A key in a trie is stored as a path that starts from the root node and it might go all the way to the leaf node or some intermediate node. If we want to search a key in a trie, we start with the root node and then traverses downwards if we get a reference match for the next character of the key we are searching, then there are two cases:

1. A reference of the next character exists, hence we move downwards following this link, and proceed to search for the next key character.
2. A reference does not exist for the next character. If there are no more characters of the key present and this character is marked as leafNode = true, then we return true, implying that we have found the key.

Otherwise, two more cases are possible, and in each of them, we return false. These are:

1. There are key characters left in the key, but we cannot traverse down as the path is terminated, hence the key doesn't exist.
2. No characters in the key are left, but the last character is not marked as leafNode = false. Therefore, the search key is just the prefix of the key we are trying to search in the trie.

• The execution begins with the method to look for words starting from each individual Character in the Boggle Grid Cells. We move Cell-by-cell, and the internal search is handled by recursive calls to the searchWordInGrid method.
• The searchWordInGrid is a recursive method to recursively search for all the words that are present in the dictionary and also belong in the Boggle Grid by looking for the word in the Trie. It keeps track of the Cells visited to avoid re-visiting a cell while identifying the path for a word. 5 With each recursive call, it stores the current location (i, j) in the grid in a string and passes it to the next recursive call and so on until the recursion reaches its end when a leafNode = true is found (which represents the end of a word). Once a leafNode is found to be true, signifying the end of the path for that word, the method stores the Word & its path in a Map. Since it is possible that the same word can be made in many ways in the Boggle Grid, we store a list of all the paths for each individual word.
• Having identified each word and its paths, we then convert the paths obtained to their equivalent paths in a matrix of the same dimensions as the boggle grid, but this new matrix has the X & Y starting coordinates on the lower-left corner, just as a regular graph would.
• Then the paths from this new grid are compared to pick the path with the smallest X coordinate and in case of a tie, the smallest Y coordinate.
• Once a specific path is chosen to provide a word, we then process each location in the path, and compare it to its immediately next location in the path to see which direction in the grid we are moving, all the while keeping track of the directions by using the direction identifiers. These are collected together to give the final navigational sequence for the word.

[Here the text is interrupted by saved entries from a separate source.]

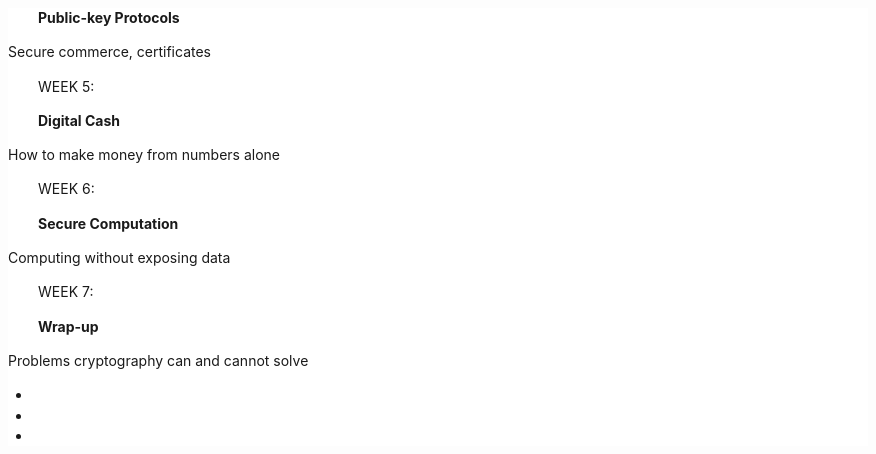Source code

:   <p class="syllabus-desc" style="padding-left: 30px;">
    <strong>Public-key Protocols</strong>
  </p>
  
  <p>
    Secure commerce, certificates
  </p>
  
  <p class="syllabus-week" style="padding-left: 30px;">
    WEEK 5:
  </p>
  
  <p class="syllabus-desc" style="padding-left: 30px;">
    <strong>Digital Cash</strong>
  </p>
  
  <p>
    How to make money from numbers alone
  </p>
  
  <p class="syllabus-week" style="padding-left: 30px;">
    WEEK 6:
  </p>
  
  <p class="syllabus-desc" style="padding-left: 30px;">
    <strong>Secure Computation</strong>
  </p>
  
  <p>
    Computing without exposing data
  </p>
  
  <p class="syllabus-week" style="padding-left: 30px;">
    WEEK 7:
  </p>
  
  <p class="syllabus-desc" style="padding-left: 30px;">
    <strong>Wrap-up</strong>
  </p>
  
  <p>
    Problems cryptography can and cannot solve
  </p>
</div>

<div class="sharedaddy">
  <div class="sd-content">
    <ul>
      <li>
        <a class="hastip" rel="nofollow" href="http://twitter.com/home?status=Nuevos Cursos disponibles en Udacity, la universidad online gratuita+http://elbauldelprogramador.com/nuevos-cursos-disponibles-en-udacity-la-universidad-online-gratuita/+V%C3%ADa+%40elbaulp" onclick="javascript:window.open(this.href, '', 'menubar=no,toolbar=no,resizable=yes,scrollbars=yes,height=600,width=600');return false;" title="Compartir en Twitter" target="_blank"><span class="iconbox-title"><i class="icon-twitter icon-2x"></i></span></a>
      </li>
      <li>
        <a class="hastip" rel="nofollow" href="http://www.facebook.com/sharer.php?u=http://elbauldelprogramador.com/nuevos-cursos-disponibles-en-udacity-la-universidad-online-gratuita/&t=Nuevos Cursos disponibles en Udacity, la universidad online gratuita+http://elbauldelprogramador.com/nuevos-cursos-disponibles-en-udacity-la-universidad-online-gratuita/+V%C3%ADa+%40elbaulp" onclick="javascript:window.open(this.href, '', 'menubar=no,toolbar=no,resizable=yes,scrollbars=yes,height=600,width=600');return false;" title="Compartir en Facebook" target="_blank"><span class="iconbox-title"><i class="icon-facebook icon-2x"></i></span></a>
      </li>
      <li>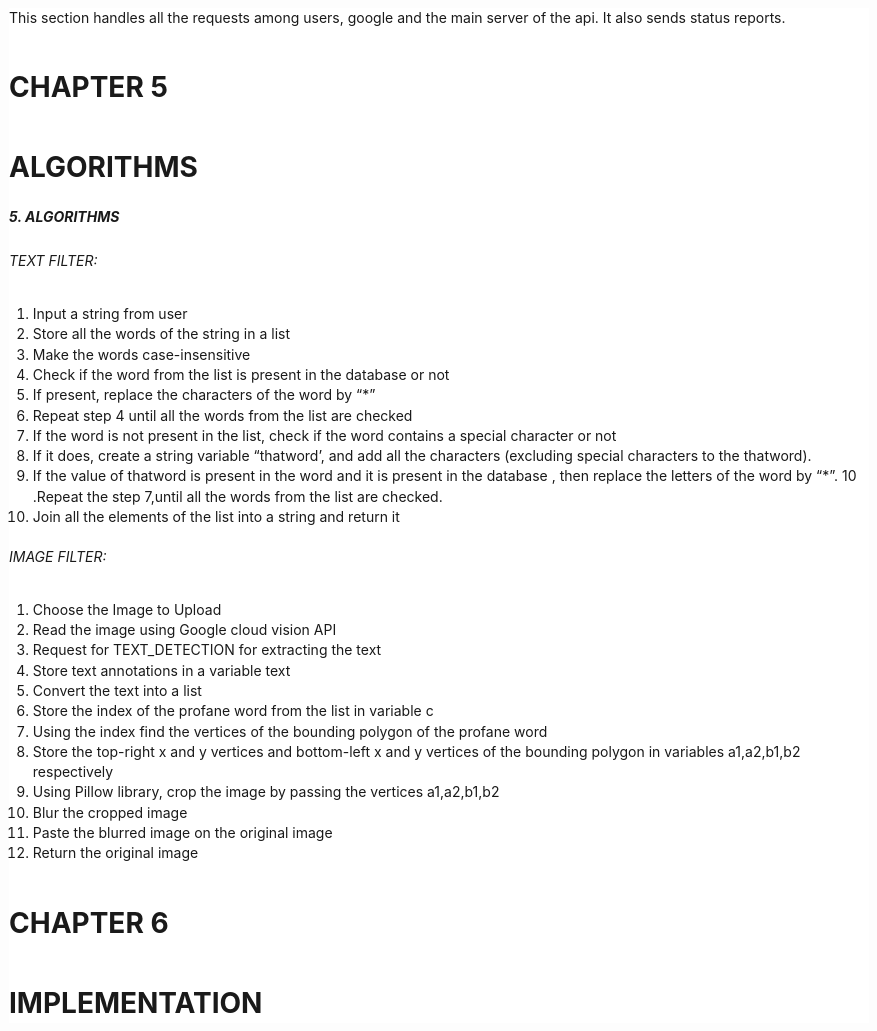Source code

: This section handles all the requests among users, google and the
main server of the api. It also sends status reports.


# CHAPTER 5

# ALGORITHMS


##### 5. ALGORITHMS

###### TEXT FILTER:

1. Input a string from user
2. Store all the words of the string in a list
3. Make the words case-insensitive
4. Check if the word from the list is present in the database or not
5. If present, replace the characters of the word by “*”
6. Repeat step 4 until all the words from the list are checked
7. If the word is not present in the list, check if the word contains a special
    character or not
8. If it does, create a string variable “thatword’, and add all the characters
    (excluding special characters to the thatword).
9. If the value of thatword is present in the word and it is present in the
    database , then replace the letters of the word by “*”.
10 .Repeat the step 7,until all the words from the list are checked.
11. Join all the elements of the list into a string and return it

###### IMAGE FILTER:

1. Choose the Image to Upload
2. Read the image using Google cloud vision API
3. Request for TEXT_DETECTION for extracting the text
4. Store text annotations in a variable text
5. Convert the text into a list
6. Store the index of the profane word from the list in variable c
7. Using the index find the vertices of the bounding polygon of the profane
    word
8. Store the top-right x and y vertices and bottom-left x and y vertices of the
    bounding polygon in variables a1,a2,b1,b2 respectively
9. Using Pillow library, crop the image by passing the vertices a1,a2,b1,b2
10. Blur the cropped image
11. Paste the blurred image on the original image
12. Return the original image


# CHAPTER 6

# IMPLEMENTATION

• With Trie, we can insert and find strings in O(L) time where L represents the length of a single word. This is much faster than a BST.
• This is also faster than Hashing because of the ways it is implemented. We do not need to compute any hash function. No collision handling is required.
• Each time we add a word’s letter, we know that we’ll only ever have to look at 26 possible indexes in a node’s array since there are only 26 possible letters in the English alphabet. This limits the state search space for both input & retrieval of the data.

• All input will be lower case.
• The dictionary of words is provided in sorted order.
• The inputs for the gid & the dictionary will not have any special characters.
• A 0*0 Grid is an invalid grid and will throw an exception.
• In case either the dictionary or the grid is not ready for solving, the program throws errors in such cases.
• The program has sigh space complexity as the Trie structure requires large memory to store the keywords. It is a downside of a trie is that it takes up a lot of memory and space with empty (null) pointers.
• When multiple paths for a word start from the same cell, it takes either of the paths after applying the smallest X rule.